Generally, I  get my eggs from a local teacher who raises chicken, the side product being fresh eggs to sell. In a dozen will be all sizes and colors from light brown to brown to blue.

      Eggs are used in so many ways, but my favorites are over easy and scrambled.  The last several days, I have "eggd out", having had eggs for breakfast 2 days and supper twice. I've had scrambled and over easy, poached and shirred. I had never made a poached egg before! and a professional "chef" cookbook I have said to add salt and a bit of vinegar to the simmering water. No other cookbook I have said to do that. Apparently they help the egg white not to spread all over the place. Also, there needs to be at least 5" water in the pan to achieve the typical "teardrop" shape (I did not know they were supposed to be teardrop shaped!
carla5 014
     The eggs are slipped into the simmering water (bring to a boil and turn down the heat to a simmer). They sink to the bottom, then rise to the surface of the water as they cook.

Cook eggs 3-5 minutes 'till they are as done as you like.
carla5 018       carla5 019
     It was a good egg, but no better than an over easy egg. Texture seemed to be more like a soft-boiled egg.
I think I'll stick with my fried ever easy eggs - then I don't have to wait for water to boil!! Or even sunny-side up eggs...
carla5 002
     And my old stand-by is pancakes and scrambled eggs...scrambled with just the right amount of milk and not cooked too dry (as opposed to two of my sons who prefer their eggs scrambled with no liquid - just eggs, and cooked dry, dry, dry and seasoned with salt, pepper, and hot sauce)
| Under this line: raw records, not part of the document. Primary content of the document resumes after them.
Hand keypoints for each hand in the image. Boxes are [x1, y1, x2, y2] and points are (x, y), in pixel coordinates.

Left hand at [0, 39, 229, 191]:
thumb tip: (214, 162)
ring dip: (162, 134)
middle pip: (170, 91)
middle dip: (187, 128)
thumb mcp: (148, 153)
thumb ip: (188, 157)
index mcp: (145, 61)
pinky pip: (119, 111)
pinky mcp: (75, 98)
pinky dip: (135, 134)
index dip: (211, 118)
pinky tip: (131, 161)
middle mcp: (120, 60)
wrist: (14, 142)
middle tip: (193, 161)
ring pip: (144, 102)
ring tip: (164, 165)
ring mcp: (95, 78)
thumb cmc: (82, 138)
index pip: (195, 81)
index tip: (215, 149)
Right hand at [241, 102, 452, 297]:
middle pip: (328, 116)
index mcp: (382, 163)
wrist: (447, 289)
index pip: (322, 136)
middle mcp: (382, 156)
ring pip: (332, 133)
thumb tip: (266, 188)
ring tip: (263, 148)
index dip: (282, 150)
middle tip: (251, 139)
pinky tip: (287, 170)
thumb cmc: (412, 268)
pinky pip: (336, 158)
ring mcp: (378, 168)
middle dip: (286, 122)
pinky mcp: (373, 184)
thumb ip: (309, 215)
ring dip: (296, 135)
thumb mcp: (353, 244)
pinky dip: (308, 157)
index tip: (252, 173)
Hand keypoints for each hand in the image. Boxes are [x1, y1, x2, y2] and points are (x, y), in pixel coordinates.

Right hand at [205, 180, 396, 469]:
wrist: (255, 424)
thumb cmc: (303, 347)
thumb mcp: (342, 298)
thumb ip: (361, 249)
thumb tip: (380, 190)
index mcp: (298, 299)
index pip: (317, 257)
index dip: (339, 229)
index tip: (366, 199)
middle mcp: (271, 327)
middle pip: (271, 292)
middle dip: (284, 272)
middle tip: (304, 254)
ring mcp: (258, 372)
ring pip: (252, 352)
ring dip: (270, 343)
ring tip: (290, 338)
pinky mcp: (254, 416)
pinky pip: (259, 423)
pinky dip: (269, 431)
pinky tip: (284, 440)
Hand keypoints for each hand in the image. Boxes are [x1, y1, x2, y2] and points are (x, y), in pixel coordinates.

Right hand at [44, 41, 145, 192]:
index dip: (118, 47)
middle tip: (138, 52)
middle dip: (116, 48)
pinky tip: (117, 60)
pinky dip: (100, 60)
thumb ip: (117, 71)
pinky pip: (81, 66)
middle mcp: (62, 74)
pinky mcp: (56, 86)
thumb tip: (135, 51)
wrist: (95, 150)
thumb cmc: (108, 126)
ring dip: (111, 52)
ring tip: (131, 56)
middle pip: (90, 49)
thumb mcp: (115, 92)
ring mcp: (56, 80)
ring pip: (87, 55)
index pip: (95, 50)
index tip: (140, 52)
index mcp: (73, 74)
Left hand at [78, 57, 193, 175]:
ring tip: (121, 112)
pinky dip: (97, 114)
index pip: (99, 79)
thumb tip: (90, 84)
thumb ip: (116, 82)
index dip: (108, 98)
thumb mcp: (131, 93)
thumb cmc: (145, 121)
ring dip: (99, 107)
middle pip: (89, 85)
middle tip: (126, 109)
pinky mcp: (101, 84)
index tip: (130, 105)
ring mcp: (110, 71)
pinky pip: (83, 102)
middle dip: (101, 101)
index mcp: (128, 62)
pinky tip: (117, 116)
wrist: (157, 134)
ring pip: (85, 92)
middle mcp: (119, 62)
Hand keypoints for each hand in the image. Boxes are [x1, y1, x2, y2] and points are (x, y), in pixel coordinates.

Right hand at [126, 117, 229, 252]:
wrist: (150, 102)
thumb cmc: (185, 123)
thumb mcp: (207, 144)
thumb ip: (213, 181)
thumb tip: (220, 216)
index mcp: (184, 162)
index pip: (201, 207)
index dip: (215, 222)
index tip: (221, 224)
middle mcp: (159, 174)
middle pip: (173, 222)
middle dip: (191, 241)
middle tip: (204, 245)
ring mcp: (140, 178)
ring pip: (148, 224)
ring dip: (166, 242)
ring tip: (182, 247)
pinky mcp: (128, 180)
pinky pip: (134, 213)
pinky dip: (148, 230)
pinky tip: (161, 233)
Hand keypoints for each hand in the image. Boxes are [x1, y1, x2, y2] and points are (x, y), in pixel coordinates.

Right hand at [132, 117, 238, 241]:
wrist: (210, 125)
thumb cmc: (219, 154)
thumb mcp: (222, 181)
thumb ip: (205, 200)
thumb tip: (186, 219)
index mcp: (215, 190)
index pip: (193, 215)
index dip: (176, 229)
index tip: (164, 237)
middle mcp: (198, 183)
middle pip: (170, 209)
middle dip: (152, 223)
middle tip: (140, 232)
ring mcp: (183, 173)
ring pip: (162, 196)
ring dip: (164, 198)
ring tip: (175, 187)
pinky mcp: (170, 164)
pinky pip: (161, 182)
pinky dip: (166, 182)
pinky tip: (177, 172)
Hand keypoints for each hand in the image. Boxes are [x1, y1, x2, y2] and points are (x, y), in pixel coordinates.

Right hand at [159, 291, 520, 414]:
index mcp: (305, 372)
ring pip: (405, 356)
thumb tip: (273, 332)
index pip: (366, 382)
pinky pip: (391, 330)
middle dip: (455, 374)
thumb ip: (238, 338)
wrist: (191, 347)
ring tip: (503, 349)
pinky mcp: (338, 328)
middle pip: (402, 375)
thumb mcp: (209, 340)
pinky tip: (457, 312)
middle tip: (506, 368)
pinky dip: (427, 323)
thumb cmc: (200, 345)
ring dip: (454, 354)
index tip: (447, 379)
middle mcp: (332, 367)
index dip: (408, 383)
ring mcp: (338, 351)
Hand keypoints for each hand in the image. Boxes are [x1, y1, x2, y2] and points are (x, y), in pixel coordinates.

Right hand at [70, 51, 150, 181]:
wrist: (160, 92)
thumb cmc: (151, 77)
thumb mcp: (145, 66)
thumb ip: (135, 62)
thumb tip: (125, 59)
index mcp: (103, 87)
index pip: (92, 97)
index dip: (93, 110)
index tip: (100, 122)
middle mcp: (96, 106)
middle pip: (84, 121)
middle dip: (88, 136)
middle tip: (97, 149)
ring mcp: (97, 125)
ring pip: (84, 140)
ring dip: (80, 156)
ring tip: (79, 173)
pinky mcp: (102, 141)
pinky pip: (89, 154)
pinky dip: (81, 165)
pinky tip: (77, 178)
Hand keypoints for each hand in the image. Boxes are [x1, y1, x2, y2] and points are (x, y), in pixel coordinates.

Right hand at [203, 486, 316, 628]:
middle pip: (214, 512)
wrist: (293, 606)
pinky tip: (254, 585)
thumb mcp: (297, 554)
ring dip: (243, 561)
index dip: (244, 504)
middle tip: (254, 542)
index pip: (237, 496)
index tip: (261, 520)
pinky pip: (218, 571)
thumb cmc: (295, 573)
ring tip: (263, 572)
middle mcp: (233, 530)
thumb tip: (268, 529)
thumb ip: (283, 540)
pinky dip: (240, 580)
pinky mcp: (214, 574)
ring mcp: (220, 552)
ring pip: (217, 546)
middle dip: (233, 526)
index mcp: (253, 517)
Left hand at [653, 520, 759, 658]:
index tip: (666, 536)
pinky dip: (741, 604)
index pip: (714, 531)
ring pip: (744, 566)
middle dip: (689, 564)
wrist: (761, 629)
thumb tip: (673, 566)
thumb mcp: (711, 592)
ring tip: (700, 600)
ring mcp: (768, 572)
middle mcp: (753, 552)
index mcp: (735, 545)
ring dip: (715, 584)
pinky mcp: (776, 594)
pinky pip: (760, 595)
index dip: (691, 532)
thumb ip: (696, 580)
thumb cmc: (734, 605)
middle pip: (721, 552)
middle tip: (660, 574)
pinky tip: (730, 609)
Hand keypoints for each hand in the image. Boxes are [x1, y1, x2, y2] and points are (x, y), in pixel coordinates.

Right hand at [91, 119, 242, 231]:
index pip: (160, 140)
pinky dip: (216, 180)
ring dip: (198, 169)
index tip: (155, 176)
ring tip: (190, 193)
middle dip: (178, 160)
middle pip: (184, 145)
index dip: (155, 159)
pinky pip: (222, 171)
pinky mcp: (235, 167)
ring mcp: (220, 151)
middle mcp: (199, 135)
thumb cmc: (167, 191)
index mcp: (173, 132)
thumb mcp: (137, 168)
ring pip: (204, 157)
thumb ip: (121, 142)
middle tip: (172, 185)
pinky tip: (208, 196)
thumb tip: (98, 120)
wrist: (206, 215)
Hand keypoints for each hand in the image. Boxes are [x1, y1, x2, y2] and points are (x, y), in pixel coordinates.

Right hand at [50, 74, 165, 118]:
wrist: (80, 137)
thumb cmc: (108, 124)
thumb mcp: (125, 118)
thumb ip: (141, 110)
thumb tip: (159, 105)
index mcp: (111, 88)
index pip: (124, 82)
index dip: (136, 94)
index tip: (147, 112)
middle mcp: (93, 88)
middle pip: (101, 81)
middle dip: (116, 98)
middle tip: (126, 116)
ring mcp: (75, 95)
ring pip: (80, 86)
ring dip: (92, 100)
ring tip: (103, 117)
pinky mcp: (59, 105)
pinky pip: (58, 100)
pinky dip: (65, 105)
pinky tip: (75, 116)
     And my shirred eggs? NO PICTURE! But - I can tell you that the professional cookbook I have? It made no mention of shirred eggs. In fact I had to go to cookbooks at least 25 years old to find a description - For what is just a baked egg! Yep, baked. Just butter a ramekin, add you egg - whole, not beaten - add about 1T milk and 1T butter, salt, pepper, a bit of basil and parsley and bake at 325 degrees about 15 minutes or to the doneness you prefer. I like a runny egg and 15 minutes was just about right. The butter and milk seen to give the eggs a velvety texture different from poached or soft boiled eggs. It is a difference not easily explained, but it is there. I like these eggs every now and then, and even though they take a while to make, they are worth it.

     If you haven't had an egg lately - go ahead and make some - have a breakfast meal for supper.